以前、リカはヘラ様にも他の女性にも恋愛感情を持ったことがない、恋愛感情がわからないと言っていた。

けれど、リカ自身が自覚していないだけで、やはりそこに特別な感情があるのではないかと思う。

それならば尚更、リカの傍にいたい。

神界や魔道界にとって、排除すべき存在になってしまったヘラ様。

『あんな魔物は消し去らなければならない。』

そう言っていたリカ。

ゼウスを凌ぐ力を持つリカなら、簡単にできるはず。

(だけど…できないんだよね。

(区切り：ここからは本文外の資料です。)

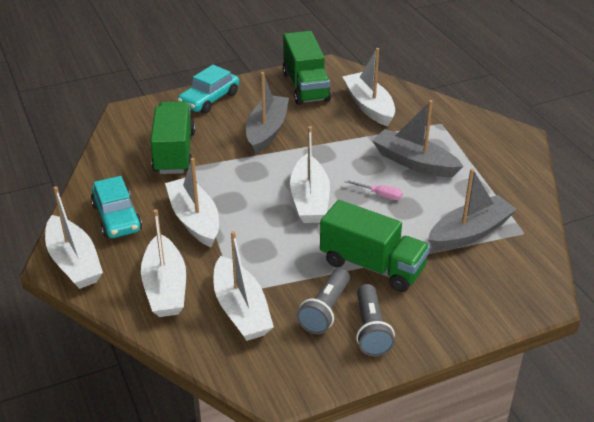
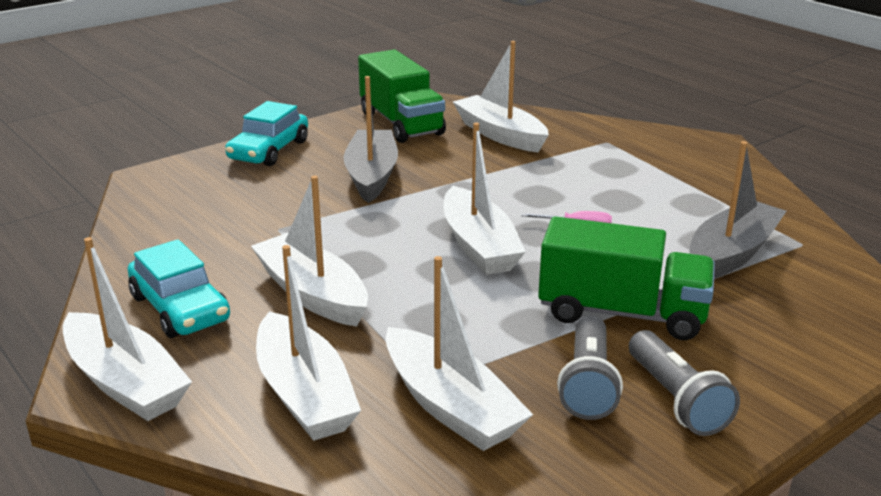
camera: 15 degrees left, 10 degrees down
(174, 152) = (243, 215): green truck -> none
(414, 162) = (600, 186): grey boat -> none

)

責任と愛情の狭間にひとり苦しむリカを、支えたい。

けれど、ヘラ様のことを思うと、私はリカの傍にいてはいけない。

『ほら。めいはサタンの元に戻っただろう?だから帰ろ。』

『事が済んでも私が迎えに来ない時は、サタンの思うようにしてくれていい。』

(きっと、リカはもう迎えに来ない。)

リカは、魔物になったけれど…ヘラ様を選んだのだ。

(何を私は期待してたんだろう…。)

(そんなこと、わかってたじゃない。)

それでも、やはりリカを想う気持ちは増すばかり。

「めい。」

キラッと光が目に入り、うつむいていた顔を上げる。

すると、目の前に陽がいて、私の頬にそっと触れていた。

(私、いつの間に泣いて…。)

陽は私の頬の涙を指で拭いながら、やわらかに微笑む。

「帰っておいでよ。」

久しぶりに見るその穏やかな表情に、打算や悪意は感じられない。

「…最初は、ゼウスになりたくて…そのためにめいの力が欲しくて画策したのは事実。」

陽は私から手を離すと、頭を下げた。

「ほんとに、色々ひどいことやってしまって…ごめん。」

(…陽。)

「けど…めいが還ってからも、こっちに戻って来てからも、キミの心が離れたことを自覚するたびに想いが募って…いつの間にか本当にキミを愛してたことに気づいたんだ。」

陽は金色の瞳で、真っ直ぐに私を見つめる。

「今度こそ、大事にする。だから、僕の傍にいてほしい。」

とくとくと鼓動が早まり始めた時、ふと視線を感じてそちらをふり返った。

すると、赤い瞳が鋭くこちらを射貫く。

金色と赤い瞳に挟まれて、私は落ち着かなくなり、視線をさ迷わせた。

(…こんなんじゃ、私ダメだ。)

意を決して、私はサタン様をふり返る。

「…。」

サタン様は何も言わず、いつになく真剣な表情で私を見つめ返した。

私の意思を、決断を待っているのだと感じ、私は口を引き結ぶと陽に向き直る。

「陽。」

私が名前を呼ぶと、陽が懇願するように見つめてきた。

「その言葉は、嬉しい。…けど、どうしても私はあなたを信じられないし、許せない。」

きっぱりと告げると、陽が苦しげに表情を歪ませながら唇を噛む。

「それに、私はリカが好き。」

顔をうつむかせる陽に、しっかりと自分の気持ちを伝えようと、私は拳を握りしめた。

「この想いが叶わなくても、私はリカの力になりたいし傍にいたい。」

少し震える声で告げると、陽はうつむいたまま小さく頷く。

「…そか。」

消え入るような声で陽は呟いて、ゆっくりと顔を上げた。

「イヴ。」

サタン様を真っ直ぐに見つめて、その名前を呼ぶ。

サタン様はそんな陽に視線を返すと、大きく頷いた。

「行こっか。」

サタン様がやわらかな笑顔を浮かべ、私の前に立つ。

私は頷きながら、もう一度陽を見た。

けれど陽は、こちらに背を向けて地球のほうに体を向ける。

私は陽の背に小さく頭を下げると、サタン様と並んでプロビデンスの間を後にした。